*** Opening PASSAGE PROVIDED ***

/*=======================================================================
Creator: Jingyuan Wang, jingyuanwang@u.northwestern.edu
Date created: 				08/12/2018
Date last modified: 		
Purpose: 

1. Import all the OCEW raw data
2. Clean 
	2.1 keep only state level NAICS31-33 observations
	2.2 make sure we have all the NAICS6 industries we need, if not, keep NAICS5 industries

 
==========================================================================*/


*************************************************************************
* 				PART A. Import data	and append				 			*
*************************************************************************
clear all

* 1. import
forvalues year = 1990(1)2017 {
	tempfile QCEW`year'
	import delimited "$QCEWraw/`year'.annual.singlefile.csv", varn(1) clear 
	
	* some string variables might be all missing and thus be byte in some year
	tostring disclosure_code, replace force
	replace disclosure_code = "" if disclosure_code == "."
	tostring lq_disclosure_code, replace force
	replace lq_disclosure_code = "" if lq_disclosure_code == "."
	tostring oty_disclosure_code, replace force
	replace oty_disclosure_code = "" if oty_disclosure_code == "."
	
	save `QCEW`year'.dta', replace
	disp("`year' DONE")
}
*

* 2. append
use `QCEW1990.dta', clear
forvalues year = 1991(1)2017 {
	append using `QCEW`year'.dta'
}
*

* 3. label all variables
label var area_fips "5-character FIPS code"
label var own_code "1-character ownership code"
			lab def own_code 0	"Total Covered"  5	"Private" 4	"International Government" 3 "Local Government" 2 "State Government" ///
							 1	"Federal Government" 8	"Total Government" 9 "Total U.I. Covered (Excludes Federal Government)"

*** Closing PASSAGE PROVIDED ***
*** Opening COLLECTED MATERIAL ***

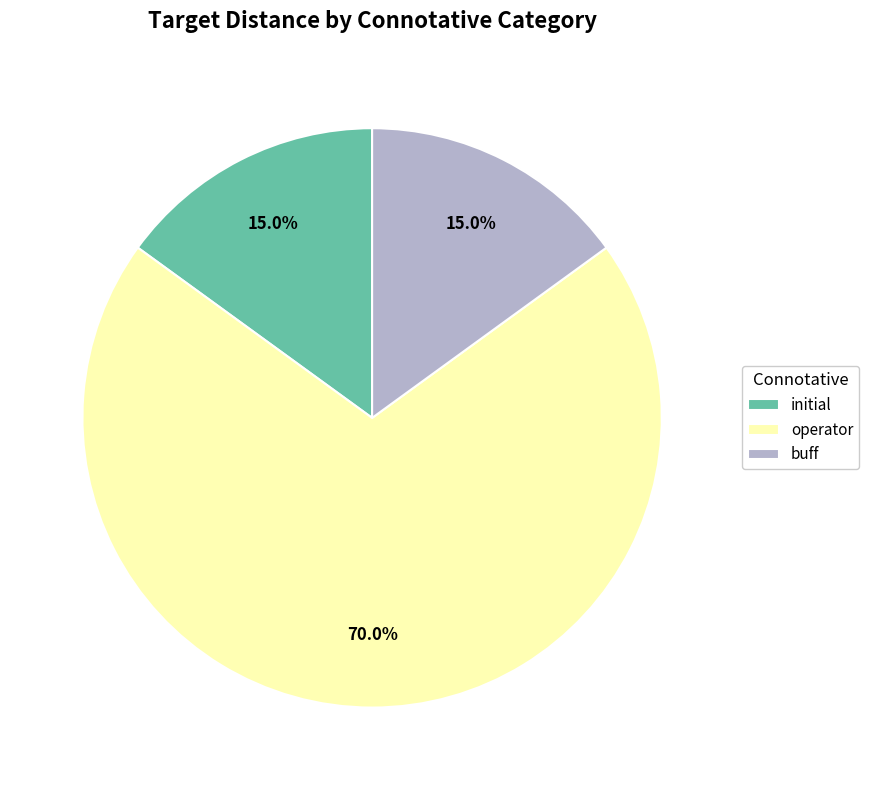

What is the majority slice?

operator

*** Closing COLLECTED MATERIAL ***

# TASK DETAILS
Pick up the Stata script after its last line and keep writing it. The data come from a separate source, unrelated to the Stata script.

# ANSWER FOR THIS EXERCISE
			lab value own_code own_code
label var industry_code "6-character industry code (NAICS, SuperSector)"
label var agglvl_code "2-character aggregation level code"
label var size_code "1-character size code"
label var year "4-character year"
label var qtr "1-character quarter (always A for annual)"
label var disclosure_code  "1-character disclosure code (either ' '(blank) or 'N' not disclosed)"
label var annual_avg_estabs  "Annual average of quarterly establishment counts for a given year"
label var annual_avg_emplvl "Annual average of monthly employment levels for a given year"
label var total_annual_wages "Sum of the four quarterly total wage levels for a given year"
label var taxable_annual_wages "Sum of the four quarterly total taxable wage totals for a given year"
label var annual_contributions "Sum of the four quarterly contribution totals for a given year"
label var annual_avg_wkly_wage "Average weekly wage based on the 12-monthly employment levels and total annual wage levels"
label var avg_annual_pay "Average annual pay based on employment and wage levels for a given year"
label var lq_disclosure_code "1-character location-quotient disclosure code (either '' (blank) or 'N' not disclosed)"

keep area_fips own_code industry_code agglvl_code size_code ///
	year disclosure_code ///
	annual_avg_estabs annual_avg_emplvl total_annual_wages taxable_annual_wages annual_contributions  

* 4. save
compress
save "$QCEW/raw/QCEW_all.dta", replace

*************************************************************************
* 				PART B. clean dataset 				 					*
*************************************************************************

* 1. keep only total covered
use "$QCEW/raw/QCEW_all.dta", clear

* 2. keep only NAICS31-33 industries
* keep only manufacturing
gen sector = substr(industry_code,1,2)
keep if sector == "31" | sector == "32" | sector == "33"


* 3. keep only state level observations
replace area_fips = "00000" if area_fips == "US000"
destring area_fips, replace force
drop if area_fips == .
* keep only state-level or above
keep if floor(area_fips/1000) * 1000 == area_fips
gen state_code = area_fips/1000
drop area_fips

* 4. clean industry code
* generate numeric code
destring industry_code, gen(NAICS_code) force

* separate aggregated sectors
replace NAICS_code = 99 if industry_code == "31-33"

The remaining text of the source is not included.